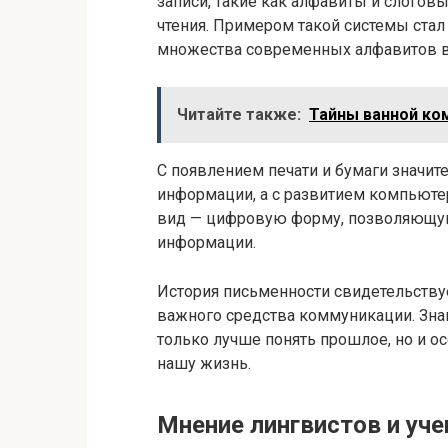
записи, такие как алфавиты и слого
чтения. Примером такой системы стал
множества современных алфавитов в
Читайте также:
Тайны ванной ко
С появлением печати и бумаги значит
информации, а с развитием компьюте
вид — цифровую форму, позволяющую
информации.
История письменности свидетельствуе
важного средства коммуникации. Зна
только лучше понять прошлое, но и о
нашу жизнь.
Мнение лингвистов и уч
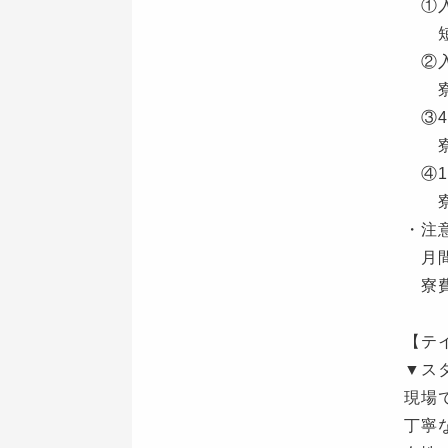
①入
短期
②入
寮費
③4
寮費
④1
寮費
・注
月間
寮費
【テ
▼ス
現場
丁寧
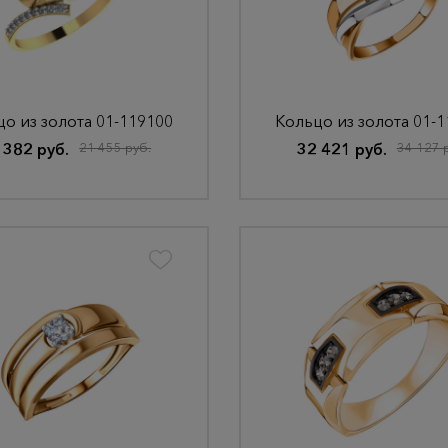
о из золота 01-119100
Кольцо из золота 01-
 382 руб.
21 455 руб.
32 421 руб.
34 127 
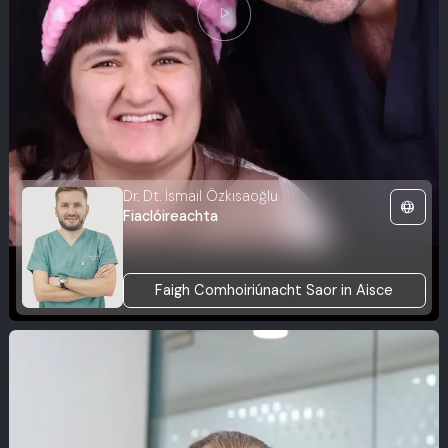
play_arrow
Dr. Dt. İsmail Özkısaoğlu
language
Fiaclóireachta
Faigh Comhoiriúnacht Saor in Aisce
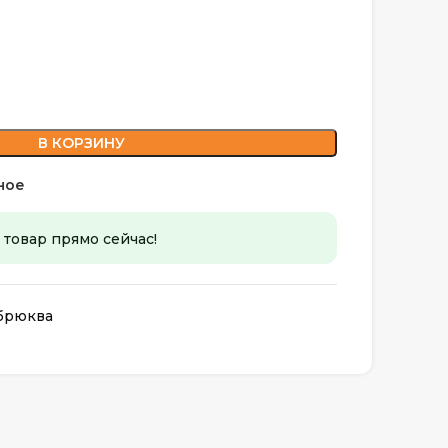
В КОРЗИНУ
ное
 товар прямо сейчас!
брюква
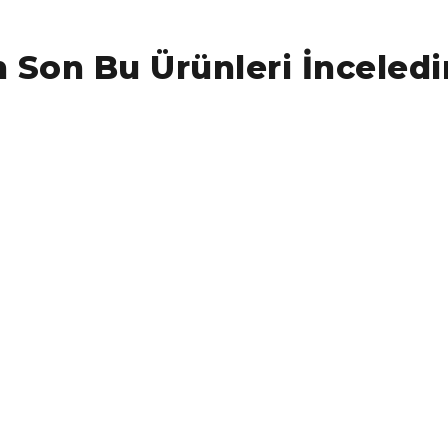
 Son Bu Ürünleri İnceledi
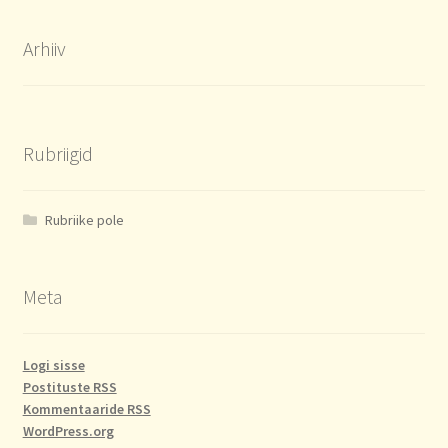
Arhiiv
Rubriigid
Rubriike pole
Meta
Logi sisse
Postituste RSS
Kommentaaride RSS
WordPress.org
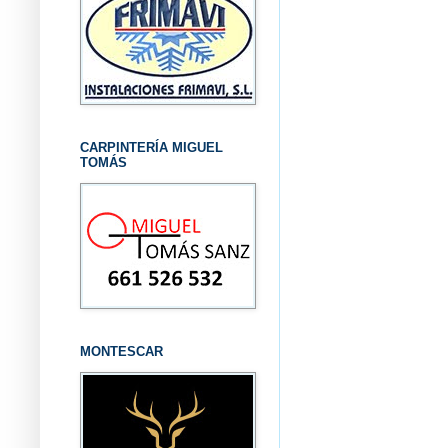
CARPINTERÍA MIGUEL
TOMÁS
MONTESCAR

____

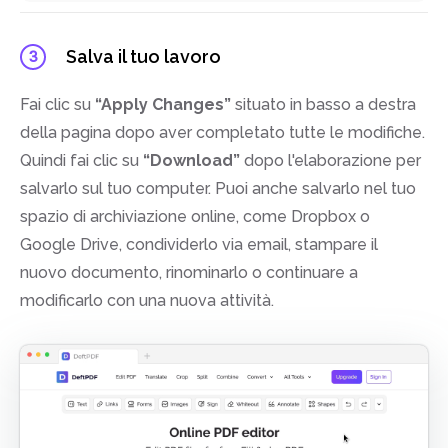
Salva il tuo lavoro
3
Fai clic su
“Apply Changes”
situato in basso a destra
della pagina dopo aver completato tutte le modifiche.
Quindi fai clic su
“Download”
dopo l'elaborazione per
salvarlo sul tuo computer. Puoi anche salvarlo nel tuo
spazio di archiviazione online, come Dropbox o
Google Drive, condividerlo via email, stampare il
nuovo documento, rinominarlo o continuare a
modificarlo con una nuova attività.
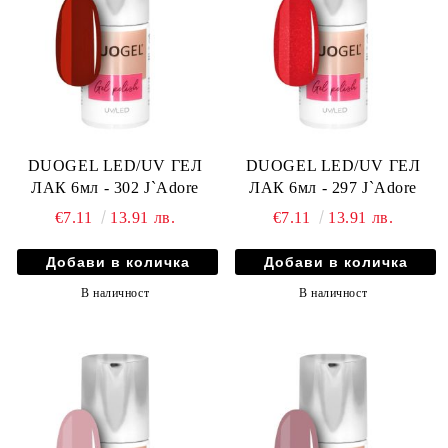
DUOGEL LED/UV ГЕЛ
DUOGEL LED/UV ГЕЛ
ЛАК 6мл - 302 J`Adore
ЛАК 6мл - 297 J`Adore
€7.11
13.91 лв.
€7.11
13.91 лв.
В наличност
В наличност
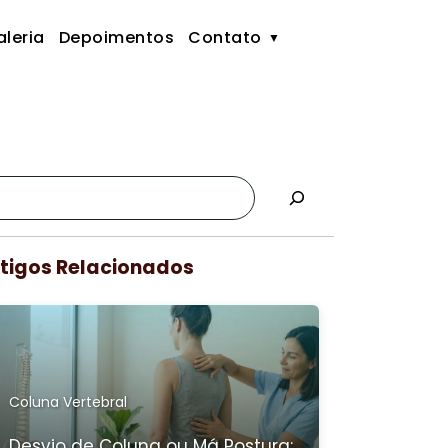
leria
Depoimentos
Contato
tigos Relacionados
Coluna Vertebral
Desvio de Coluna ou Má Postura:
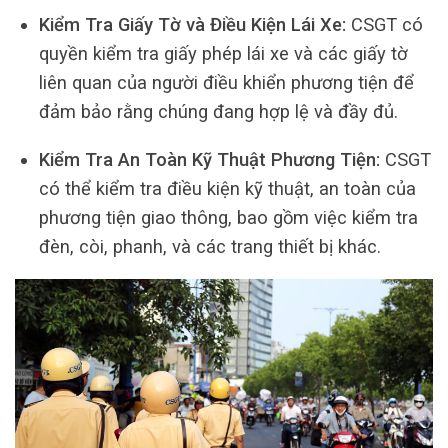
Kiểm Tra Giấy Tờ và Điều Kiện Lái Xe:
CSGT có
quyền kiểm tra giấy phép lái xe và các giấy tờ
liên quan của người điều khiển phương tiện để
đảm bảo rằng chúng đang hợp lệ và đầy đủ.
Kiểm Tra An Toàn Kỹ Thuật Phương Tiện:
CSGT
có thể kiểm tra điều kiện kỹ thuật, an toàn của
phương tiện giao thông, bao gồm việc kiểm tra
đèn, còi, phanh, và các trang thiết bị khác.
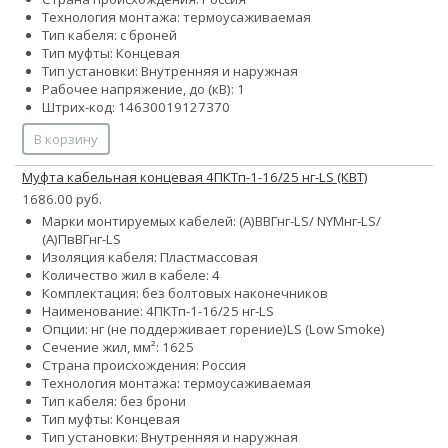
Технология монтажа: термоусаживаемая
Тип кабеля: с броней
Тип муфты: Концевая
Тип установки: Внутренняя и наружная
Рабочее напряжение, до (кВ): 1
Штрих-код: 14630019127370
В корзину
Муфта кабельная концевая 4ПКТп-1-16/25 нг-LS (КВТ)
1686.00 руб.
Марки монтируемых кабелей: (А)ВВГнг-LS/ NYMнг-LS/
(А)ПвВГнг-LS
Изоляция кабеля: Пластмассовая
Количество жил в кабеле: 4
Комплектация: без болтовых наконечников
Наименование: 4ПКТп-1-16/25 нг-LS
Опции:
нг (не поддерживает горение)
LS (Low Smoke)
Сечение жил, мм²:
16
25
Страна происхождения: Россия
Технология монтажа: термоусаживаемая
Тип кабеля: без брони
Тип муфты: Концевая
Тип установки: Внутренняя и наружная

____

→ **TASK TO COMPLETE**
The response must give every line from the material above that holds the string "dopo".

→ **FINAL ANSWER**
della pagina dopo aver completato tutte le modifiche.
dopo l'elaborazione per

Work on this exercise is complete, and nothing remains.